◆ WHAT TO WORK ON
Each record should reappear exactly in your answer, minus any picture.

Dataset entries
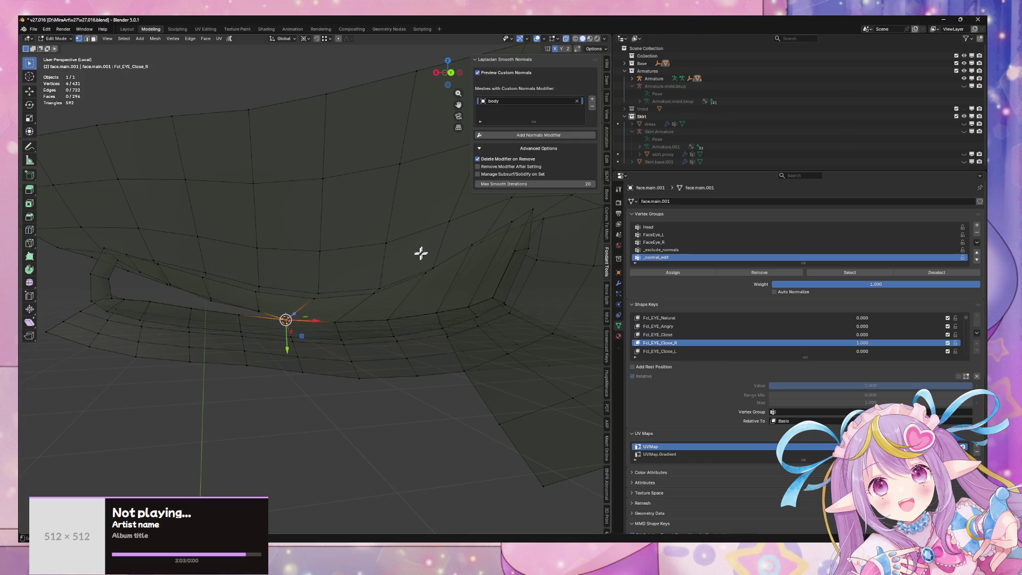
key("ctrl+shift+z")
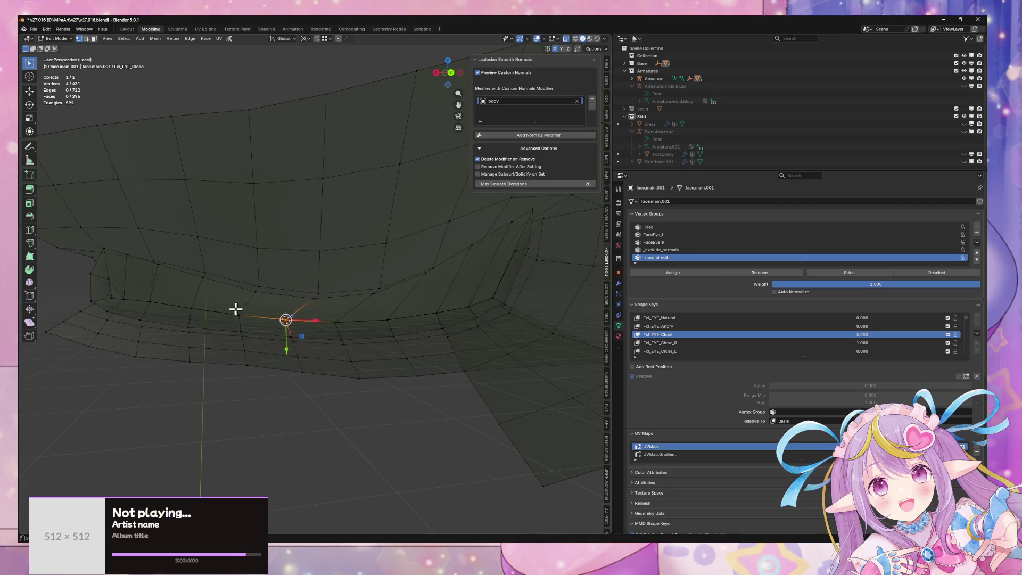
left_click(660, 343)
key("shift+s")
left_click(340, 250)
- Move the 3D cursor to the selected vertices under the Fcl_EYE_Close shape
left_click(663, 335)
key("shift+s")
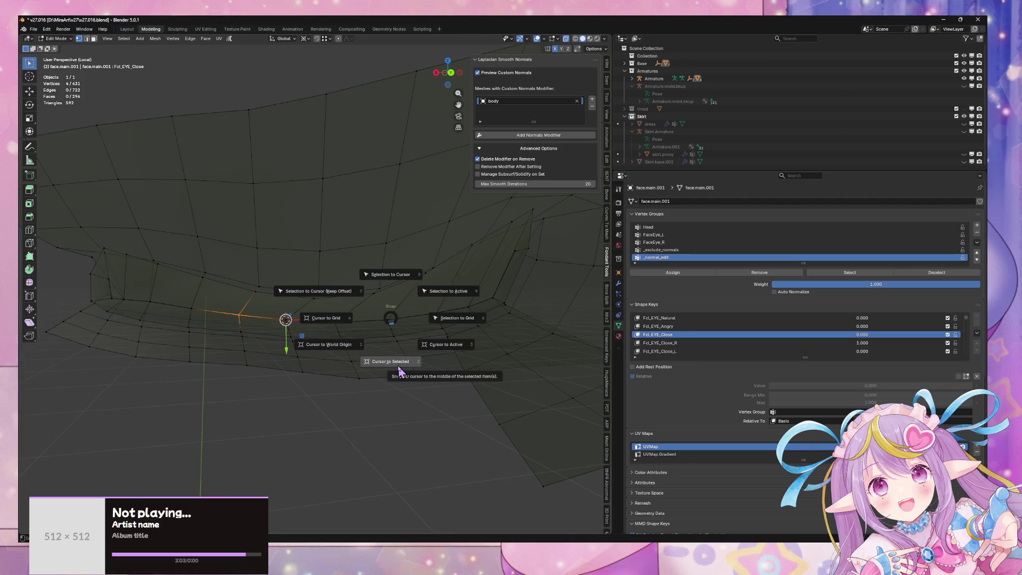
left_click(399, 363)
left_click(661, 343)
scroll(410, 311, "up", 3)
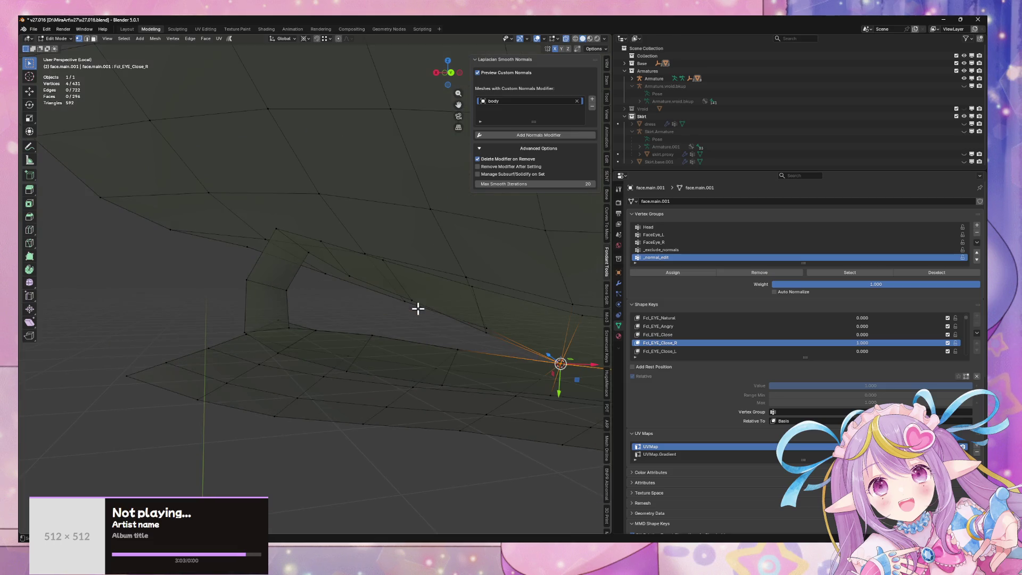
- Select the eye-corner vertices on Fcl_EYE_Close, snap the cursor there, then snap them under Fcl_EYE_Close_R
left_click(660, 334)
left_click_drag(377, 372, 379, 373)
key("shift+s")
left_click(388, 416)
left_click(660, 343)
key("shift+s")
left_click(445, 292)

◆ ANSWER SPACE
key("ctrl+shift+z")
left_click(660, 343)
key("shift+s")
left_click(340, 250)
- Move the 3D cursor to the selected vertices under the Fcl_EYE_Close shape
left_click(663, 335)
key("shift+s")
left_click(399, 363)
left_click(661, 343)
scroll(410, 311, "up", 3)
- Select the eye-corner vertices on Fcl_EYE_Close, snap the cursor there, then snap them under Fcl_EYE_Close_R
left_click(660, 334)
left_click_drag(377, 372, 379, 373)
key("shift+s")
left_click(388, 416)
left_click(660, 343)
key("shift+s")
left_click(445, 292)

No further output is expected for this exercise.